Surabaya, MUIJatim.or.id
Tasyakuran dan peresmian kantor MUI Jatim di Jalan Wisma Pagesangan Surabaya turut dihadiri oleh KH Anwar Iskandar, Ketua Umum MUI. Dalam acara yang digelar Selasa (21/11/2023) itu, Kiai Anwar memberikan taujihat kepada seluruh hadirin.
Kiai Anwar turut memberikan apresiasi terhadap pembangunan kantor baru MUI Jatim. Menurutnya, kantor MUI Jatim adalah yang terbaik se Indonesia. Bahkan mungkin lebih baik dari kantor MUI Pusat.
“Saya mengucapkan terima kasih kepada Gubernur Jatim yang telah memberikan partisipasi nyata terhadap perkembangan MUI. Akan lebih bagus jika ini menjadi contoh bagi daerah lain,” katanya.
Di samping itu, Kiai Anwar berpesan bahwa menjadi ulama adalah sebuah kemuliaan yang diberikan oleh Allah. Imam Al Ghozali pun mengatakan bahwa orang alim itu di alam malakut dipanggil sebagai orang-orang mulia.
“Kita ditaqdirkan oleh Allah mau atau tidak mau menjadi ulama. Predikat ini adalah pemberian Allah. Di Indonesia belum ada perguruan tinggi yang memberikan gelar ulama karena itu adalah hak prerogatif Allah,” terangnya.
Oleh karena itu, kemuliaan ini tentu mengandung konsekuensi. Lebih-lebih hakikatnya yang diemban oleh ulama adalah risalah nabawiyah, salah satunya menegakkan agama.
“Selain itu, kita punya kewajiban berdakwah untuk memberikan pencerahan dan edukasi kepada masyarakat agar mereka shohih akidah, ibadah, akhlak dan hatinya bersih. Ini tugas-tugas yang menempel pada ulama sebagai penerus Rasulullah,” ungkap Pengasuh Pesantren Al-Amien Ngasinan, Kota Kediri itu.
Hubungan ulama dan pemerintah
Menurut Imam Ghazali dalam Ihya’ Ulumuddin, ulama dan umara ibarat dua saudara kembar. Sehingga MUI adalah partner pemerintah.
“Sebuah kekuasaan yang tidak mengindahkan nilai-nilai esensial agama hancur dia.
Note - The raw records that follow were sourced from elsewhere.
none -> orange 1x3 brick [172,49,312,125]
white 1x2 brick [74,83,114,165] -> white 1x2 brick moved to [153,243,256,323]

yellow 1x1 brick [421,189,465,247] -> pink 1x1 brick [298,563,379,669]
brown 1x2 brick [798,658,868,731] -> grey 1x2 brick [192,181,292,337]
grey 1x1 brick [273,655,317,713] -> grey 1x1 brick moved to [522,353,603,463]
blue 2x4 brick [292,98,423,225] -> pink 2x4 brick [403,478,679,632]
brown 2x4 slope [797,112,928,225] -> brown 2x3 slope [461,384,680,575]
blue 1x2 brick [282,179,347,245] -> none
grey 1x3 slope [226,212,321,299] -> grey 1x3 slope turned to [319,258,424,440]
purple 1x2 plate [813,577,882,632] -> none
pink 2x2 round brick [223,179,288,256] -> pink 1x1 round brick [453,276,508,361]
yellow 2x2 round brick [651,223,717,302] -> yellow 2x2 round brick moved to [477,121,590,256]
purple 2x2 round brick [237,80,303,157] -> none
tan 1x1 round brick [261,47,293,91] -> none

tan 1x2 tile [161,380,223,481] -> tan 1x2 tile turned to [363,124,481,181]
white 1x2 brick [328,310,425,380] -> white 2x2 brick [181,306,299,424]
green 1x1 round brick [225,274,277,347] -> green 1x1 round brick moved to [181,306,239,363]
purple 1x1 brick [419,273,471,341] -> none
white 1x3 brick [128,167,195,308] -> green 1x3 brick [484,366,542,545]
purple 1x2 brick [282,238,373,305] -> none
Ulama dan pemerintah masing-masing punya hak sendiri, di sisi lain menjaga agama, di sisi lain menjaga eksistensi dunia yang sama-sama saling membutuhkan,” jelasnya.
Ia juga mengingatkan bahwa MUI meletakkan dasar kegamaannyan pada prinsip Islam wasathiyah dan Islam Ahlussunnah wal Jamaah sebagai standing legal. “Oleh karena itu, dasar akidah dan pemikiran di MUI bukan sebuah keyakinan yang tataruf, tetpi kita berada pada Islam wasathiyah dan Ahlussunnah wal Jamaah,” pungkasnya.